--- SÉRIE D'EXERCICES ---
a) Indiquez si chacun des énoncés suivants concorde avec l'extrait à lire, en répondant par oui ou par non et en citant textuellement les mots qui le démontrent : (i) les intentions de vote ajoutées datent du 27 août 2018 ; (ii) les nouveaux «petits partis» existent depuis plus de 20 ans ; (iii) les «grands» partis seront examinés dans ce billet.
b) Selon l'extrait à lire, quelle est la date limite pour présenter sa candidature ?
c) Énumérez les catégories de partis que l'auteur distingue dans l'extrait à lire.

--- EXTRAIT À LIRE ---
○ ○ ○
Pour obtenir une perspective historique, j’ai transcrit les dates d’autorisation indiquées sur le site du DGEQ ainsi que la performance aux dernières élections générales.

Le Parti Vert du Quebec est présentement à la recherche de candidat-e-s dans la majorité des régions du Québec! En apprendre plus →
Source: Capture d’écran du https://www.pvq.qc.ca/ effectuée le 28 août 2018.

La performance d’un «petit parti» se mesure tant à son score dans le vote populaire qu’aux nombres de candidatures qu’il a été en mesure de présenter. (D’ailleurs, voici comment faire pour vous présenter: vous avez jusqu’au 15 septembre 2018 à 14h.)

J’ai également ajouté, pour les partis pour lesquels des données existent, les intentions de vote en date du 27 août 2018 selon Too Close To Call.

Je vois dans ce tableau quatre catégories de partis:

les «grands» partis,
qui sont représentés à l’Assemblée nationale (que nous ignorerons dans ce billet);
les partis à surveiller,
qui ne sont pas représentés à l’Assemblée nationale mais apparaissent aux questionnaires des sondeurs;
les «petits partis» historiques,
qui existent depuis plus de 20 ans;
les nouveaux «petits partis»,
qui ont six ans et moins.

Je vois surtout dans cette dernière catégorie une grosse surprise.

Partis à surveiller

Je vais passer rapidement par-dessus les partis qui ne sont pas représentés à l’Assemblée nationale, mais pour lesquels les maisons de sondage demandent les intentions de vote. J’y reviendrai plus en profondeur quand nous saurons le nombre exact de candidatures qu’ils présentent.
○ ○ ○
--- DONNÉES FOURNIES ---
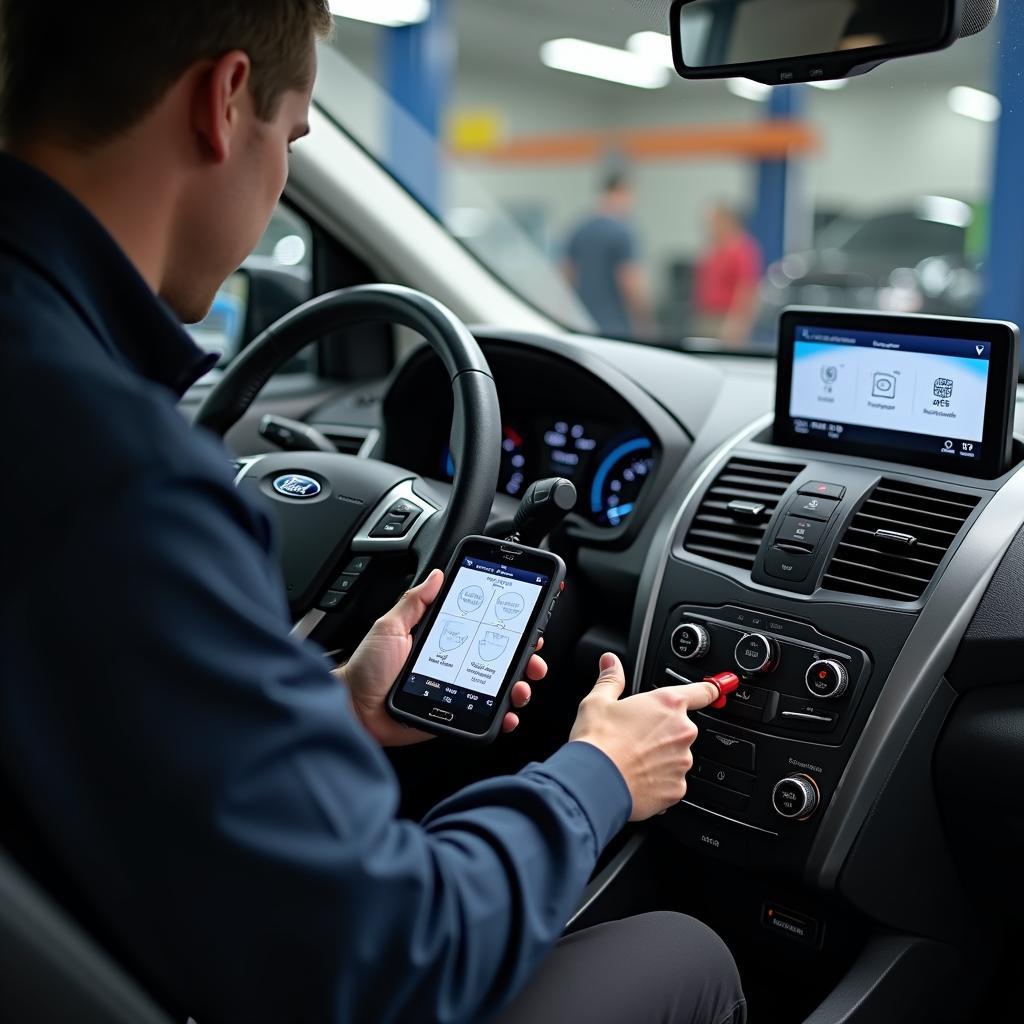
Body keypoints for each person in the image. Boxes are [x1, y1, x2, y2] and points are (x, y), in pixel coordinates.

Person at [0, 4, 746, 1023]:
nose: (276, 194)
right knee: (688, 953)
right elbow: (403, 952)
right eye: (295, 138)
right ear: (225, 104)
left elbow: (91, 732)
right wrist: (600, 771)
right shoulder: (116, 469)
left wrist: (332, 709)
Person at [564, 173, 652, 338]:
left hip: (583, 324)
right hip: (615, 327)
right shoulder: (622, 232)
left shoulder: (579, 229)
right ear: (620, 193)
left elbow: (566, 275)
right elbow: (629, 280)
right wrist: (644, 321)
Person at [693, 203, 763, 348]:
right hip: (707, 315)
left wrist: (737, 321)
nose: (709, 226)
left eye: (713, 221)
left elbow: (747, 287)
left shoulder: (743, 249)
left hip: (726, 318)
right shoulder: (713, 248)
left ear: (727, 221)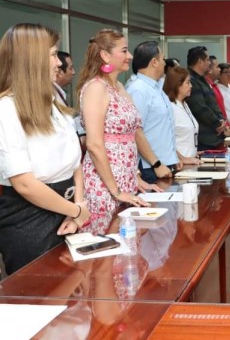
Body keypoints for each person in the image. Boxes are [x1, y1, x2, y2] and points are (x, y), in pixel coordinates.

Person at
○ ○ ○
--- CORRIGÉ DES EXERCICES ---
a)
(i) Oui : « les intentions de vote en date du 27 août 2018 selon Too Close To Call ».
(ii) Non : « qui ont six ans et moins ».
(iii) Non : « (que nous ignorerons dans ce billet) ».

b) Le 15 septembre 2018 à 14h.

c)
- les «grands» partis
- les partis à surveiller
- les «petits partis» historiques
- les nouveaux «petits partis»